Extranjero. -Pero el arte de hacer se divide en dos partes.
Teetetes. -¿Cuáles?
Extranjero. –La una divina, la otra humana.
Teetetes. -Yo no comprendo aún.
Extranjero. -El poder de hacer, si nos acordamos de lo que hemos establecido al principio, es, ya lo hemos dicho, el poder que es causa de que lo que no existía antes, exista después.
Teetetes. -Recordémoslo.
Extranjero. -Todos los seres vivos, que son mortales, todas las plantas, ya procedan de semillas o de raíces, todos los cuerpos inanimados, contenidos en las entrañas de la tierra, sean fusibles o no, ¿ha sido otro poder, otra acción que la de un dios la que ha hecho que, no existiendo antes todas estas cosas, hayan comenzado a existir? ¿O bien, es preciso adoptar la creencia y el lenguaje del vulgo?
Teetetes. -¿Qué lenguaje y qué creencias son ésos?
Extranjero. -La de que es la Naturaleza la que engendra todo esto, por una causa mecánica, que no dirige el Pensamiento o, quizá, la causa universal esta dotada de razón y de una ciencia divina, cuyo principio es Dios?

Datos almacenados
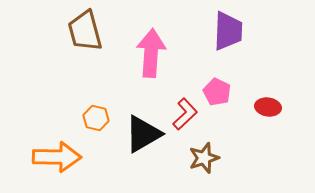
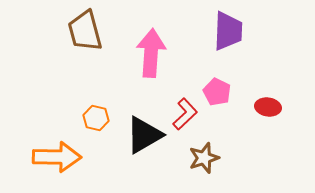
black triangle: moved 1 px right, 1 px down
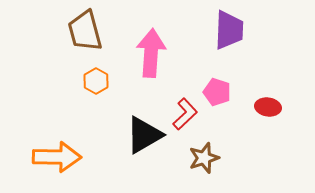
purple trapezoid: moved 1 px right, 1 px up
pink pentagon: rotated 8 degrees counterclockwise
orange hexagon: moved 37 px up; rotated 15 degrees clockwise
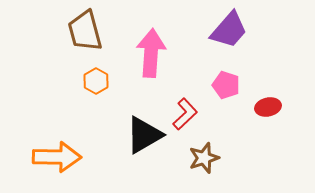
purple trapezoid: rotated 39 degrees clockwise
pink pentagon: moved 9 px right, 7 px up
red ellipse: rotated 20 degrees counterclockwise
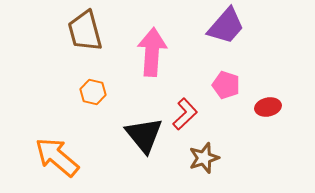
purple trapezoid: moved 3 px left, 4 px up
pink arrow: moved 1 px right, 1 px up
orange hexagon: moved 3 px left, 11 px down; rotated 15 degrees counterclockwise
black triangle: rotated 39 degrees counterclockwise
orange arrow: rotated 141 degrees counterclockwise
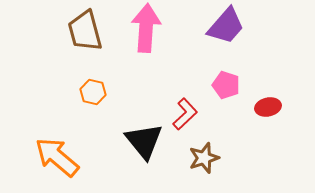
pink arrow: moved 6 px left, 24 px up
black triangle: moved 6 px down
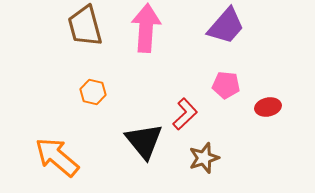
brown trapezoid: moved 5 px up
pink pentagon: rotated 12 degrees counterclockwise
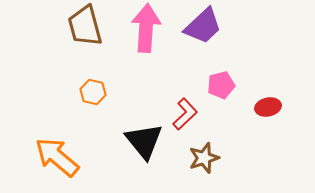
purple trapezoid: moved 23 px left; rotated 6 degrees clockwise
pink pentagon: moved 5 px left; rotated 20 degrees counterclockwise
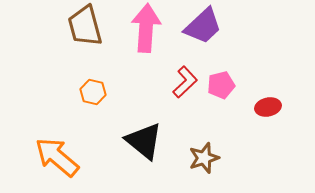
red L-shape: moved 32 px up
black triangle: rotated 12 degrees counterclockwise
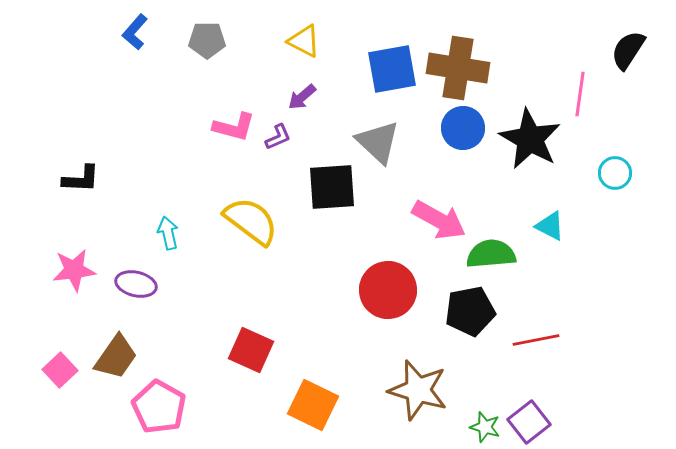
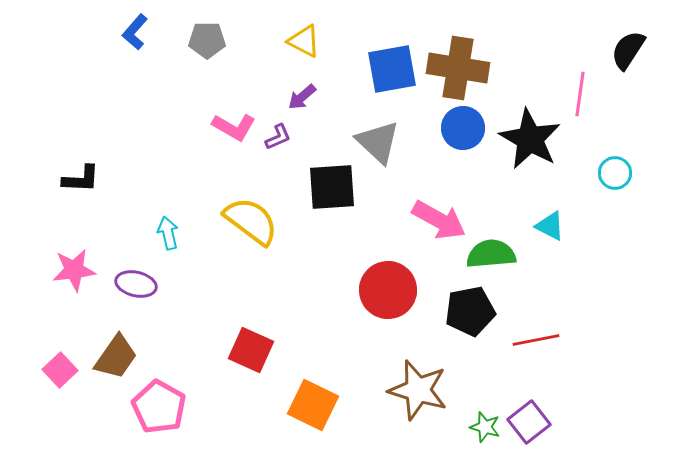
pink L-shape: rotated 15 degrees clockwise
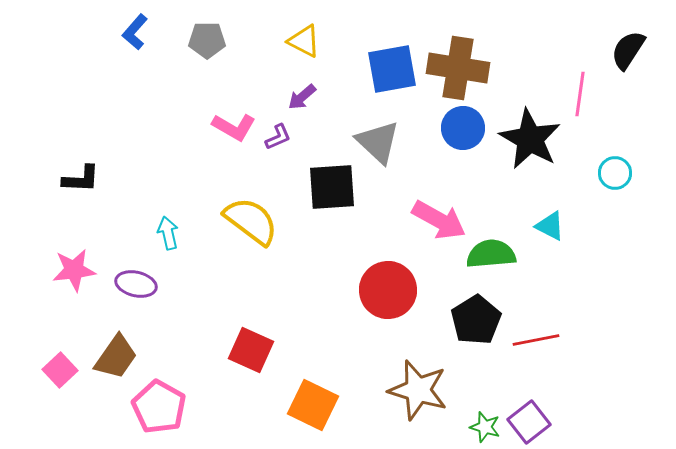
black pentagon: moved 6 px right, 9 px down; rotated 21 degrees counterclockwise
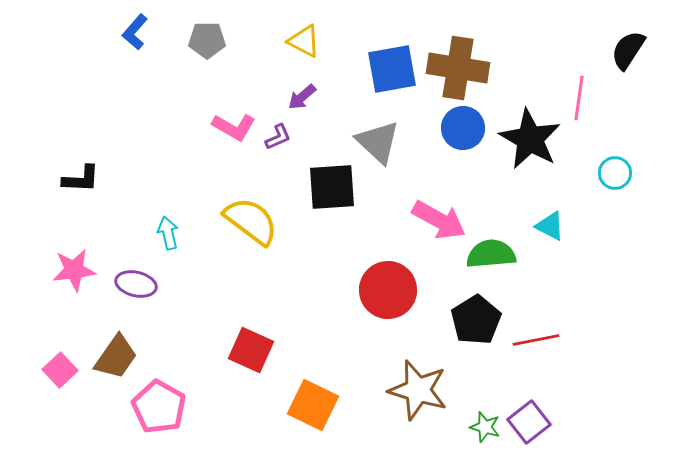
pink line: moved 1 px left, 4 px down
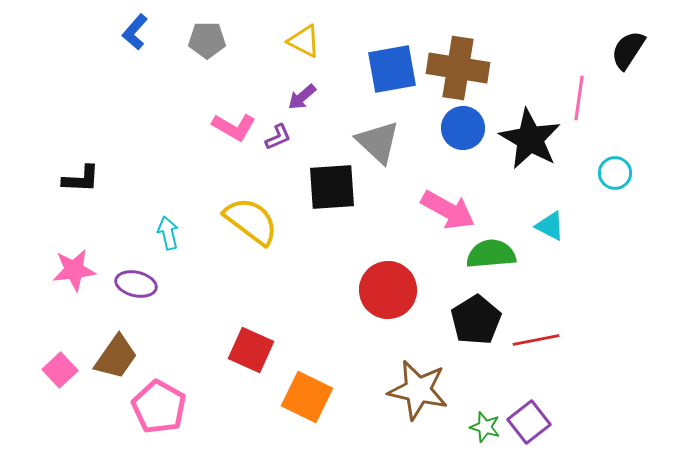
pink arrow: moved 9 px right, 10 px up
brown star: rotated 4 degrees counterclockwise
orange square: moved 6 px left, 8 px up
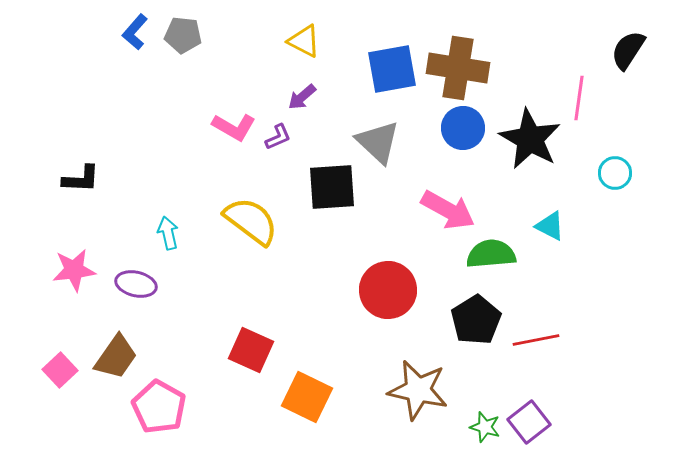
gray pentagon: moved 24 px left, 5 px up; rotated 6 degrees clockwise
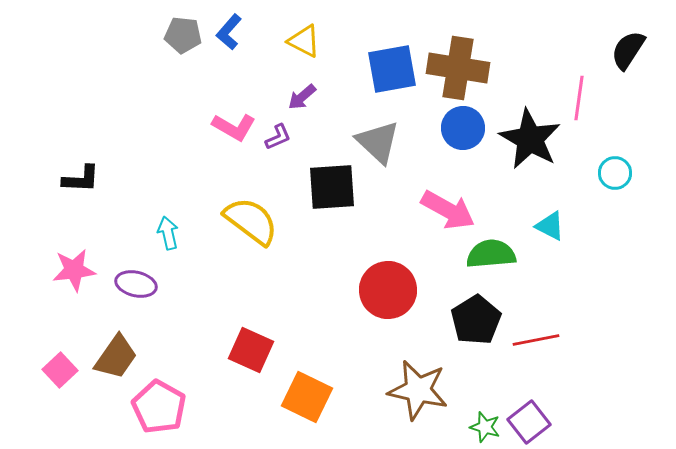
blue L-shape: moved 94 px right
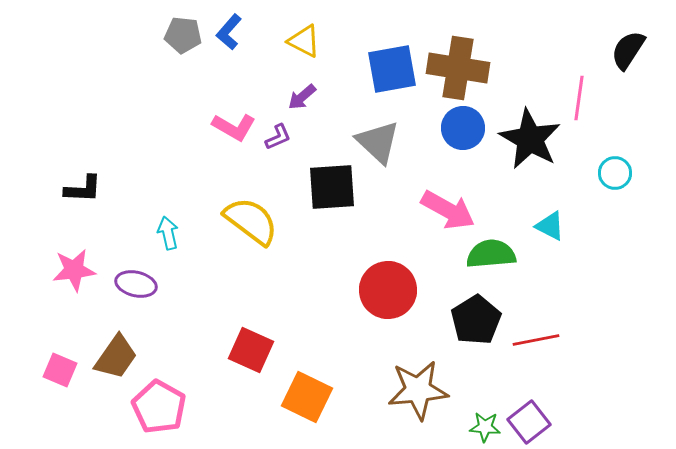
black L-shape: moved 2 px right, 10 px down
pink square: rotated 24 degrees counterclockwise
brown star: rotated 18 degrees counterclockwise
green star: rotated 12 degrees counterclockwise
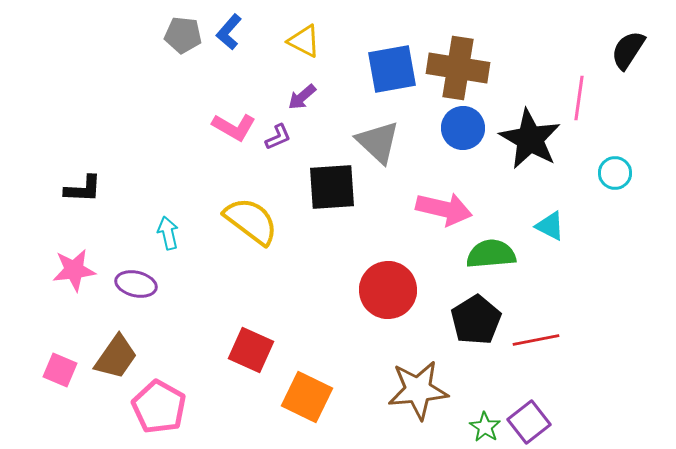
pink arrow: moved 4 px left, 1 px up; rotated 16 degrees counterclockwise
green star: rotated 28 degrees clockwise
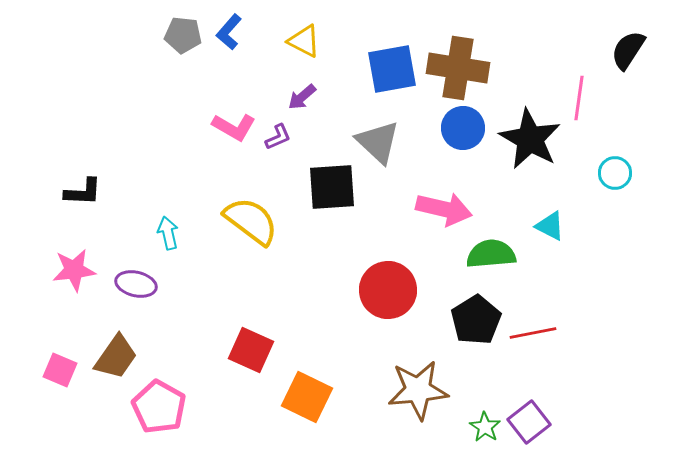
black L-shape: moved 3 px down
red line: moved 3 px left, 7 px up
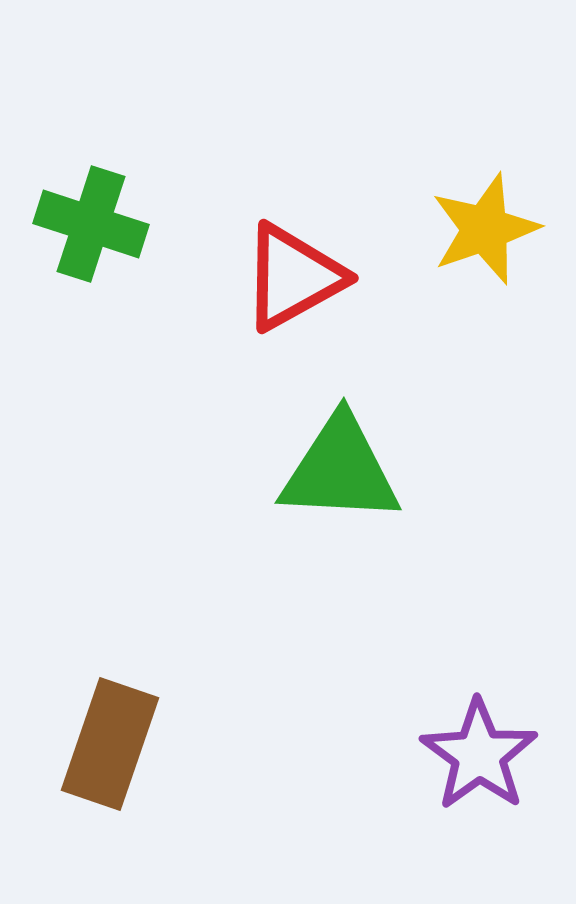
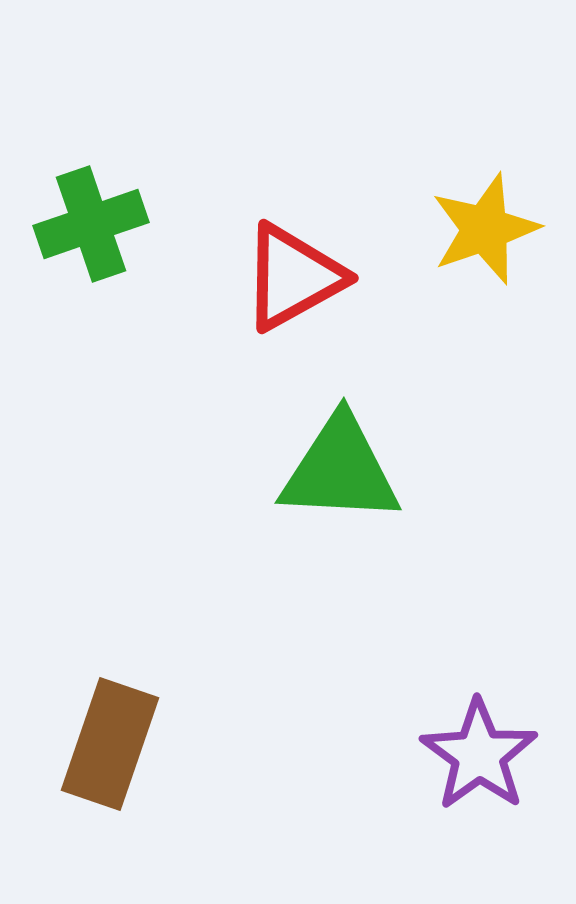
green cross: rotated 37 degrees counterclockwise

» **Instrucciones a seguir**:
Según el pasaje dado, ¿en qué dos partes se divide el arte de hacer?

» **Respuesta desarrollada**:
Se divide en una parte divina y otra humana.